_REQUIRED ACTION_. Every line below that holds the string "lines" should be copied out.

(Dataset entries)

---+---

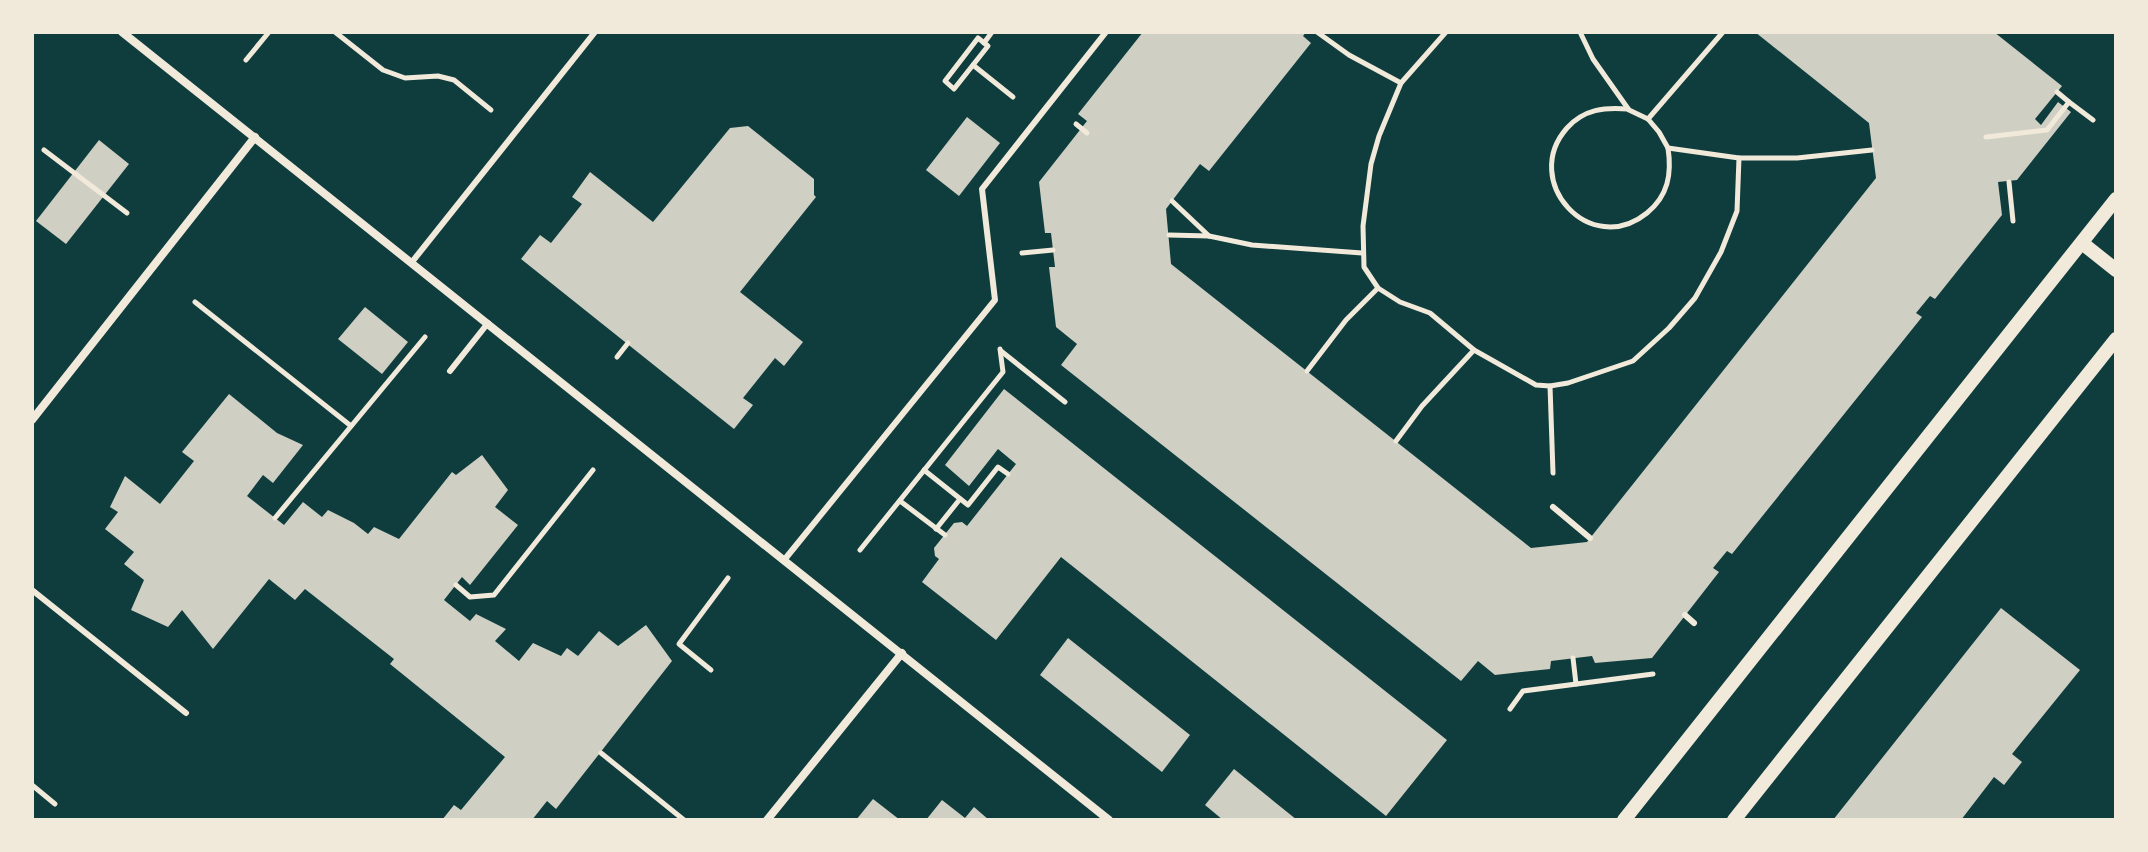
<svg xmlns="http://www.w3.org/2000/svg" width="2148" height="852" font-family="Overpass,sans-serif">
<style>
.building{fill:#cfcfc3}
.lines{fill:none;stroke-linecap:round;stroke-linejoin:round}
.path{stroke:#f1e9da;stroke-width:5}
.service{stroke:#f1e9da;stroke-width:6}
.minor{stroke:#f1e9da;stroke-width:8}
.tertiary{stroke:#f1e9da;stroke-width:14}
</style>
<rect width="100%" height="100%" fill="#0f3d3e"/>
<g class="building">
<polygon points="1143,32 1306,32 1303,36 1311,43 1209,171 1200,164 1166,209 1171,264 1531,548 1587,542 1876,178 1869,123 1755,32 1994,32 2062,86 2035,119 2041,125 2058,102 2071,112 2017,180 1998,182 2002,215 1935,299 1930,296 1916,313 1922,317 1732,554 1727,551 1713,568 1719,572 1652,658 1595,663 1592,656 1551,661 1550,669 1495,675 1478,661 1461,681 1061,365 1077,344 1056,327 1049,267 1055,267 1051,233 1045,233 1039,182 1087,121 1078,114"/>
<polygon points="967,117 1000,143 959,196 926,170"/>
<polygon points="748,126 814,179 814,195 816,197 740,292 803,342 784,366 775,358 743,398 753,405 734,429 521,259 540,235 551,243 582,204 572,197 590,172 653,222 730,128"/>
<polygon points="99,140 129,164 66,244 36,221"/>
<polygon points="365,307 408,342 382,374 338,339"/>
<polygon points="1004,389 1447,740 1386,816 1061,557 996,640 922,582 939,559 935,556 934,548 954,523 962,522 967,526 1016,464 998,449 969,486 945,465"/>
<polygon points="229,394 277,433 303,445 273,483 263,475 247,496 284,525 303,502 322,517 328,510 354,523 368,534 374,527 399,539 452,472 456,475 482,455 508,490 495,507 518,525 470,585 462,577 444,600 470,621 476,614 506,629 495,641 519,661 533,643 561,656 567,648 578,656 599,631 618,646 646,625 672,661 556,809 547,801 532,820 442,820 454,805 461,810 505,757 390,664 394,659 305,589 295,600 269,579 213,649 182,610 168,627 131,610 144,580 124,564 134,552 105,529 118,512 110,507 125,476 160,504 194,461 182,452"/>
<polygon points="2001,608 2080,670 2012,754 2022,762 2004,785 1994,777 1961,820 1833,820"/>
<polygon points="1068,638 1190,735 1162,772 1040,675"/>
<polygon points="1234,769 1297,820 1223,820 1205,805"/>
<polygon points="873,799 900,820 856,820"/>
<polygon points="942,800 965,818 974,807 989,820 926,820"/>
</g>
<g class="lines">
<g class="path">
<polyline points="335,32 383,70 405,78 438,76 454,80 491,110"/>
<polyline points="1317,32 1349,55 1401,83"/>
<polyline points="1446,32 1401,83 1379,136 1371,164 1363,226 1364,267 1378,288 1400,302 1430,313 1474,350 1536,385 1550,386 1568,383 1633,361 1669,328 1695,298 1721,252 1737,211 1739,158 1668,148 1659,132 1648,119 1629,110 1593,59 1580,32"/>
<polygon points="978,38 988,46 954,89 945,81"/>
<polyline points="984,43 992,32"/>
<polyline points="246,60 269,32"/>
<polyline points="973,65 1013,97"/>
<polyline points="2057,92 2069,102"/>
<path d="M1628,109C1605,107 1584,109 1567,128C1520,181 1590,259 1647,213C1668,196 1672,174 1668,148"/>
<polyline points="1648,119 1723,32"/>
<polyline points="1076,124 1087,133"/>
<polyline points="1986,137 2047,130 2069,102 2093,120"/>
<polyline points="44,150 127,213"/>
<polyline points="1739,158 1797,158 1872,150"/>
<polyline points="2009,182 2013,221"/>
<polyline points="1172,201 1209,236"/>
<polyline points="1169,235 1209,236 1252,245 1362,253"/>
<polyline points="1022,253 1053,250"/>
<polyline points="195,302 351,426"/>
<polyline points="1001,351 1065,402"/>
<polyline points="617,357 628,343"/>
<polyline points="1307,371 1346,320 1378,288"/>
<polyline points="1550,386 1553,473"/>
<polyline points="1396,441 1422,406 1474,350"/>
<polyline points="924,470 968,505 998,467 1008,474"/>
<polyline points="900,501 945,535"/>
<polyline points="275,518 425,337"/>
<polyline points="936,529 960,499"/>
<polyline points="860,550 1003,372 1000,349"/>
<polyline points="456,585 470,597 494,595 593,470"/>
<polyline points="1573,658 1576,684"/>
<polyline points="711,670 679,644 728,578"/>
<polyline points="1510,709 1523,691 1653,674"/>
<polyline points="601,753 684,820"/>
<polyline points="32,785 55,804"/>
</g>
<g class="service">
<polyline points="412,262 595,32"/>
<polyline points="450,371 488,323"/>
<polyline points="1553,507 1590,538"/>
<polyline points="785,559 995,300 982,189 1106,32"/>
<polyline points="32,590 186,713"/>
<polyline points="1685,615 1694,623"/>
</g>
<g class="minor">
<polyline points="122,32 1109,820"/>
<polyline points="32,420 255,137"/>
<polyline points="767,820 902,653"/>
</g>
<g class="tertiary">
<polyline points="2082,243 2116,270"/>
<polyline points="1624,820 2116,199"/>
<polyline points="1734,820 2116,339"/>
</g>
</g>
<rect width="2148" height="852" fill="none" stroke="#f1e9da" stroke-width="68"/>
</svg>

---+---

_EXERCISE RESULT_.
.lines{fill:none;stroke-linecap:round;stroke-linejoin:round}
<g class="lines">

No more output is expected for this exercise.